Above my head, two squirrels race through the sycamores. They are not the same colour. The pursuer is a flash of grizzled pewter, russet stains around its flanks and eyes; the other, a streak of inky darkness. Pewter – black – pewter – black. My eyes struggle to follow their acrobatics until they call a truce. For a moment they are visible, shelling acorns in the crook of a thick ivy stem. Then the black squirrel pauses and winks out of existence, its dark fur swallowed by the shadows.
I’m not surprised to see a black squirrel on Norton Common this morning, but it was a different story 20 years ago when I looked up from digging the veg beds to find a jet-black apparition eyeing me from a neighbour’s fence. As a newcomer to the county, I was dumbfounded. Was this a figment of my imagination? And where was the nearest optician?
I found out that black squirrels – a melanistic form of the grey squirrel – had been in the area for decades.
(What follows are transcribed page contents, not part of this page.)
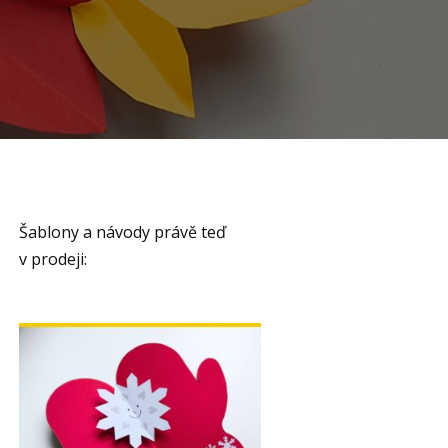
Šablony a návody právě teď
v prodeji: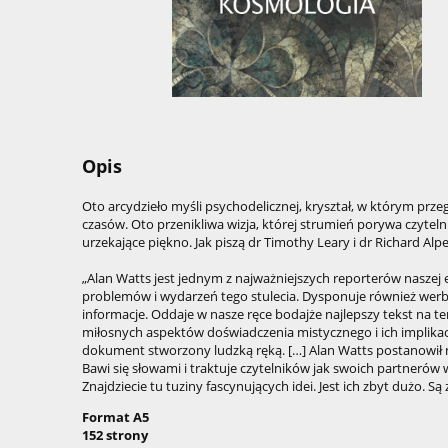
Opis
Oto arcydzieło myśli psychodelicznej, kryształ, w którym prz
czasów. Oto przenikliwa wizja, której strumień porywa czytel
urzekające piękno. Jak piszą dr Timothy Leary i dr Richard Alpe
„Alan Watts jest jednym z najważniejszych reporterów naszej 
problemów i wydarzeń tego stulecia. Dysponuje również wer
informacje. Oddaje w nasze ręce bodajże najlepszy tekst na t
miłosnych aspektów doświadczenia mistycznego i ich implikac
dokument stworzony ludzką ręką. […] Alan Watts postanowił n
Bawi się słowami i traktuje czytelników jak swoich partnerów w
Znajdziecie tu tuziny fascynujących idei. Jest ich zbyt dużo. 
Format A5
152 strony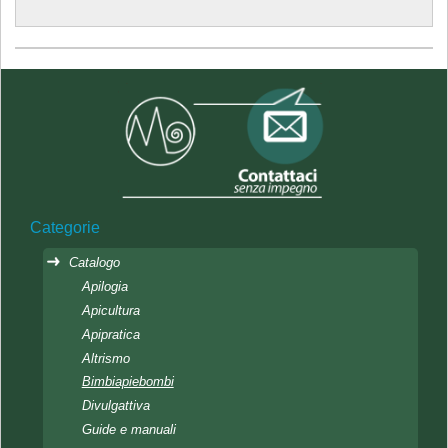
Categorie
Catalogo
Apilogia
Apicultura
Apipratica
Altrismo
Bimbiapiebombi
Divulgattiva
Guide e manuali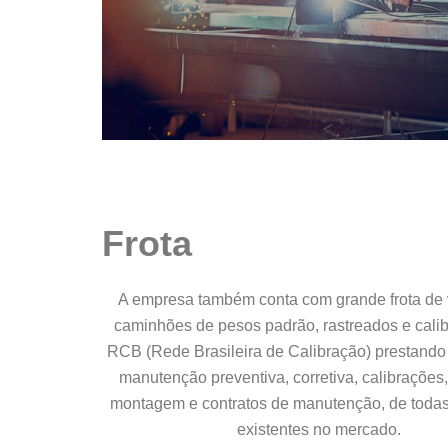
Frota
A empresa também conta com grande frota de 
caminhões de pesos padrão, rastreados e cali
RCB (Rede Brasileira de Calibração) prestando
manutenção preventiva, corretiva, calibrações,
montagem e contratos de manutenção, de toda
existentes no mercado.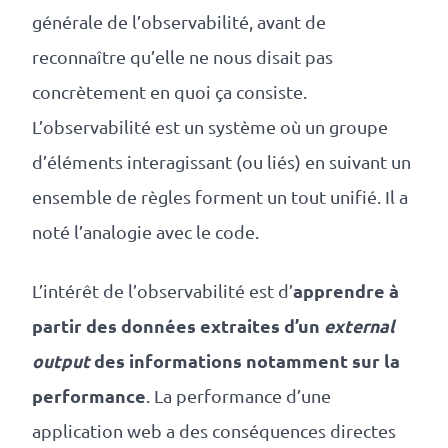
générale de l’observabilité, avant de
reconnaître qu’elle ne nous disait pas
concrètement en quoi ça consiste.
L’observabilité est un système où un groupe
d’éléments interagissant (ou liés) en suivant un
ensemble de règles forment un tout unifié. Il a
noté l’analogie avec le code.
apprendre à
L’intérêt de l’observabilité est d’
partir des données extraites d’un
external
output
des informations notamment sur la
performance
. La performance d’une
application web a des conséquences directes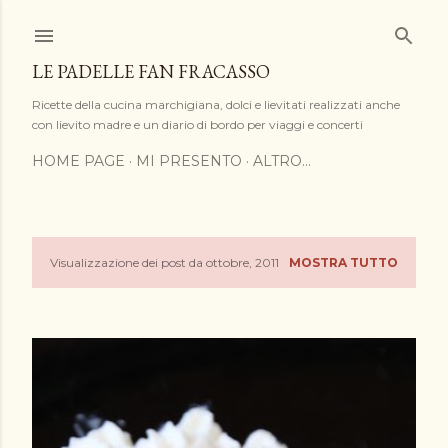
Passa ai contenuti principali
LE PADELLE FAN FRACASSO
Ricette della cucina marchigiana, dolci e lievitati realizzati anche
con lievito madre e un diario di bordo per viaggi e concerti
HOME PAGE
MI PRESENTO
ALTRO…
Visualizzazione dei post da ottobre, 2011
MOSTRA TUTTO
P
o
s
t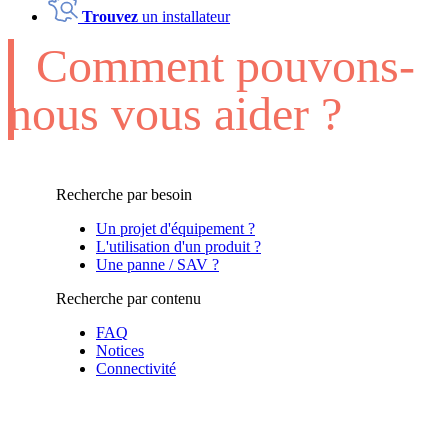
Trouvez
un installateur
Comment pouvons-
nous vous aider ?
Recherche par besoin
Un projet d'équipement ?
L'utilisation d'un produit ?
Une panne / SAV ?
Recherche par contenu
FAQ
Notices
Connectivité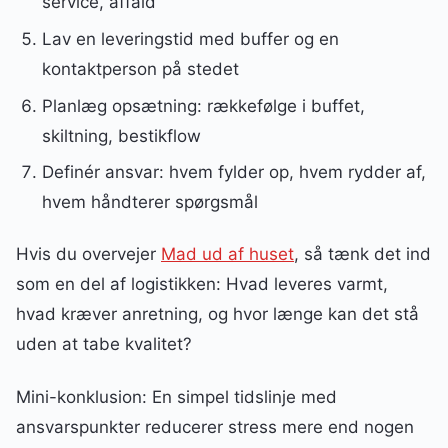
service, affald
Lav en leveringstid med buffer og en
kontaktperson på stedet
Planlæg opsætning: rækkefølge i buffet,
skiltning, bestikflow
Definér ansvar: hvem fylder op, hvem rydder af,
hvem håndterer spørgsmål
Hvis du overvejer
Mad ud af huset
, så tænk det ind
som en del af logistikken: Hvad leveres varmt,
hvad kræver anretning, og hvor længe kan det stå
uden at tabe kvalitet?
Mini-konklusion: En simpel tidslinje med
ansvarspunkter reducerer stress mere end nogen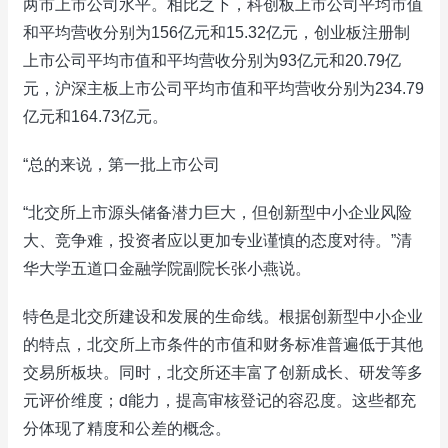
两市上市公司水平。相比之下，科创板上市公司平均市值
和平均营收分别为156亿元和15.32亿元，创业板注册制
上市公司平均市值和平均营收分别为93亿元和20.79亿
元，沪深主板上市公司平均市值和平均营收分别为234.79
亿元和164.73亿元。
“总的来说，第一批上市公司
“北交所上市源头储备潜力巨大，但创新型中小企业风险
大、竞争难，投资者应以更加专业谨慎的态度对待。”清
华大学五道口金融学院副院长张小燕说。
特色是北交所建设和发展的生命线。根据创新型中小企业
的特点，北交所上市条件的市值和财务标准普遍低于其他
交易所板块。同时，北交所还丰富了创新成长、研发等多
元评价维度；d能力，提高审核登记的容忍度。这些都充
分体现了精度和公差的概念。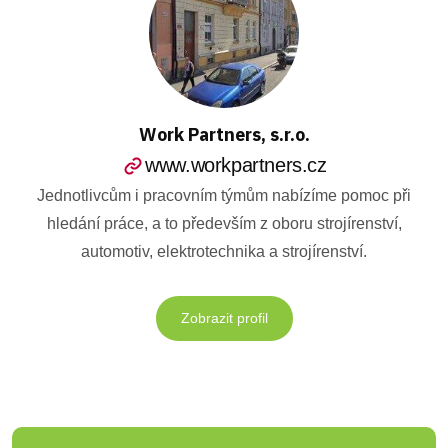
Work Partners, s.r.o.
www.workpartners.cz
Jednotlivcům i pracovním týmům nabízíme pomoc při
hledání práce, a to především z oboru strojírenství,
automotiv, elektrotechnika a strojírenství.
Zobrazit profil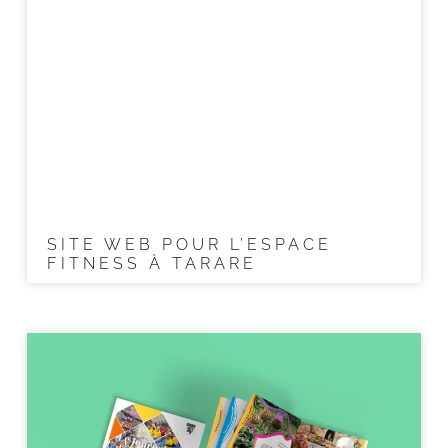
SITE WEB POUR L’ESPACE
FITNESS À TARARE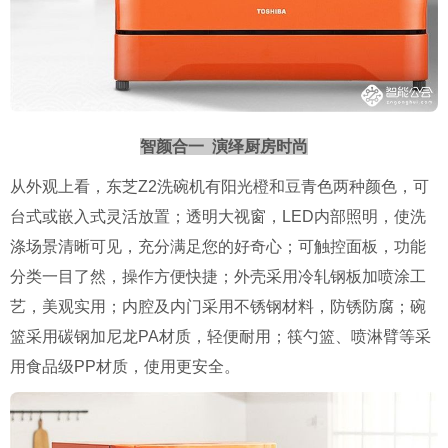
智颜合一 演绎厨房时尚
从外观上看，东芝Z2洗碗机有阳光橙和豆青色两种颜色，可
台式或嵌入式灵活放置；透明大视窗，LED内部照明，使洗
涤场景清晰可见，充分满足您的好奇心；可触控面板，功能
分类一目了然，操作方便快捷；外壳采用冷轧钢板加喷涂工
艺，美观实用；内腔及内门采用不锈钢材料，防锈防腐；碗
篮采用碳钢加尼龙PA材质，轻便耐用；筷勺篮、喷淋臂等采
用食品级PP材质，使用更安全。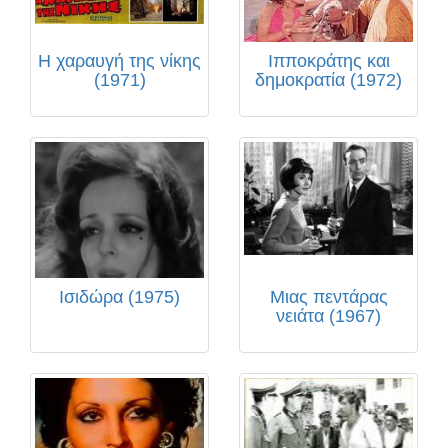
Η χαραυγή της νίκης
Ιπποκράτης και
(1971)
δημοκρατία (1972)
Ισιδώρα (1975)
Μιας πεντάρας
νειάτα (1967)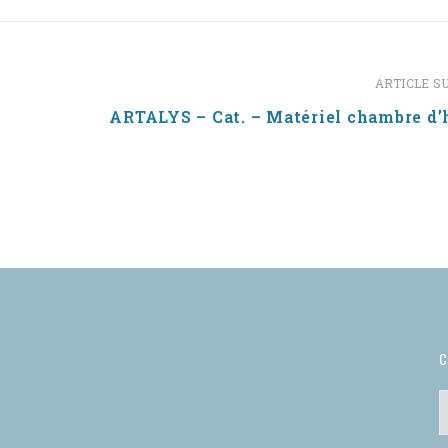
ARTICLE S
ARTALYS – Cat. – Matériel chambre d’
C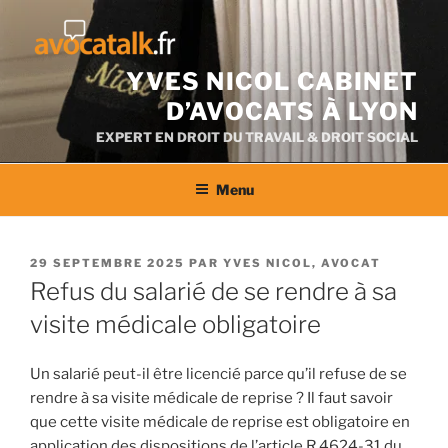
Aller
au
contenu
YVES NICOL CABINET
D’AVOCATS À LYON
EXPERT EN DROIT DU TRAVAIL & DROIT SOCIAL
Menu
PUBLIÉ
29 SEPTEMBRE 2025
PAR
YVES NICOL, AVOCAT
LE
Refus du salarié de se rendre à sa
visite médicale obligatoire
Un salarié peut-il être licencié parce qu’il refuse de se
rendre à sa visite médicale de reprise ? Il faut savoir
que cette visite médicale de reprise est obligatoire en
application des dispositions de l’article R.4624-31 du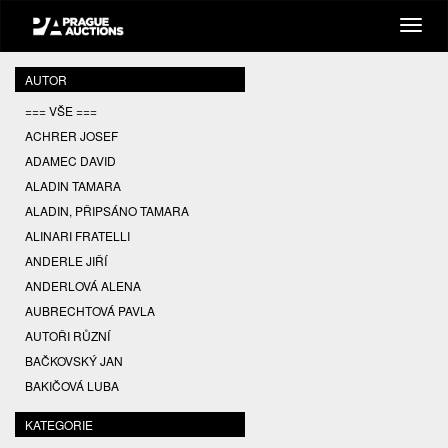
AUTOR
=== VŠE ===
ACHRER JOSEF
ADAMEC DAVID
ALADIN TAMARA
ALADIN, PŘIPSÁNO TAMARA
ALINARI FRATELLI
ANDERLE JIŘÍ
ANDERLOVÁ ALENA
AUBRECHTOVÁ PAVLA
AUTOŘI RŮZNÍ
BAČKOVSKÝ JAN
BAKIČOVÁ LUBA
BALCAR JIŘÍ
KATEGORIE
BALCAR KAREL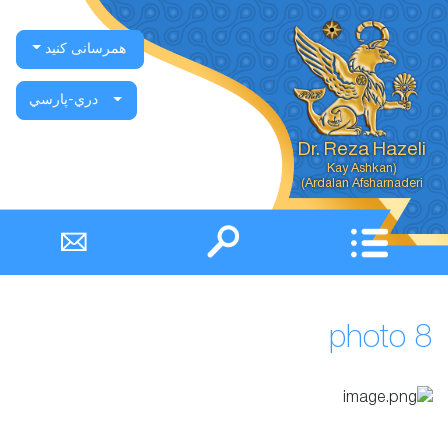
همرسانی کنید
دري-پارسي
Dr. Reza Hazeli
Ardalan Afsharnaderi)
photo 8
Thought to have escaped from a private menagerie in the early 20th century, the UK population is now estimated at 25,000, based mainly in Hertfordshire, Cambridgeshire and Bedfordshire.
Letchworth Garden City, with its broad tree-lined streets and green parks, has become a stronghold for these charismatic rodents. Over the years, they have acquired a quirky celebrity status, lending their name to a dark ale, a credit union and the first pub to serve alcohol in this Quaker-influenced town.
I rarely walk on Norton Common without learning a little more about squirrel business. Last week it was a lesson in design, when what I thought was a burr on an oak uncurled a long black tail. Black on back, legs and head, this squirrel had a ginger belly and a mossy green beard that turned out to be a mouthful of lining for its drey, high up in the fork of a silver birch.
Often, like today, the squirrels are engaged in a mating chase, or perhaps they are establishing dominance. Whatever their purpose, for these two, snack time is over. With a shiver in the shadows, the black squirrel reappears and they’re off, racing into the sycamore canopy in a spiralling game of follow-my-leader.